At the same time, many players were lionized, often appearing in vaudeville music halls in the off-season, recognized through their photographs in magazines and the copious newspapers of the time. Some were immortalized by doggerel like “Baseball's Sad Lexicon,” by Franklin Pierce Adams in New York's
Evening Mail
of July 10, 1910, lauding the Cubs' double-play combination of shortstop Joe Tinker, second baseman Johnny Evers, and first baseman Frank Chance.

These are the saddest of possible words:
“Tinker to Evers to Chance.”
Trio of bear cubs, and fleeter than birds,
Tinker and Evers and Chance.
Ruthlessly pricking our gonfalon bubble,
Making a Giant hit into a double—
Words that are heavy with nothing but trouble:
“Tinker to Evers to Chance.”

Adams's tribute was not as cosmically inventive as the citing of Abner Doubleday as the inventor of baseball, but these eight lines became embedded in the minds of fans everywhere, and perhaps even sportswriters. Tinker, Evers, and Chance were all fine players, who played together as a unit for 10 years, a rarity then and now, but they were not an unprecedented double-play machine, either. In direct response to Adams's little ditty, all three were eventually voted into the Hall of Fame, Evers in 1939 and his teammates in 1946.

While accumulating a folklore, the young industry of baseball was also developing new labor and financial problems. In 1913, the Fraternity of Professional Baseball Players was founded, leading to the outlaw Federal League of 1914, which raided the two major leagues. Connie Mack's A's won four pennants from 1910 through
1914, but after Chief Bender and Eddie Plank jumped to the Federal League, and Home Run Baker sat out a season in a salary dispute, Mack tore apart his team even further, selling a number of players to the Red Sox (who would soon move their better players to the Yankees). The A's soon hit bottom. “The Federal League wrecked my club by completely changing the spirit of my players,” Mack would claim.

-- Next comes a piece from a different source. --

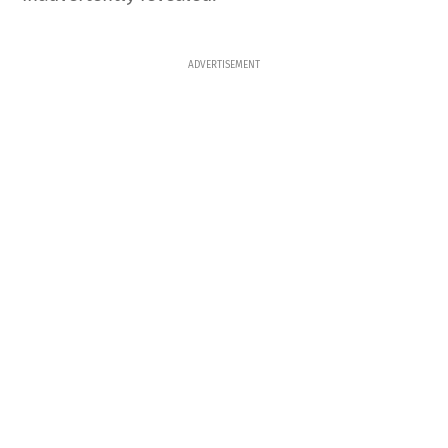
ADVERTISEMENT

The two established leagues survived a restraint-of-trade suit by the upstart Federal League. In 1915, a Chicago federal judge, Kenesaw Mountain Landis, said he was “shocked” that anybody could possibly consider baseball to be “labor.” It was a game, Landis ruled, and, as a national institution, it was not subject to interstate commerce laws. This decision by Landis was vital to the owners because it strengthened the reserve clause, which appeared to bind players to their clubs for the length of their careers, or until they were traded, sold, or discarded. The reserve clause would dominate the industry for the next six decades.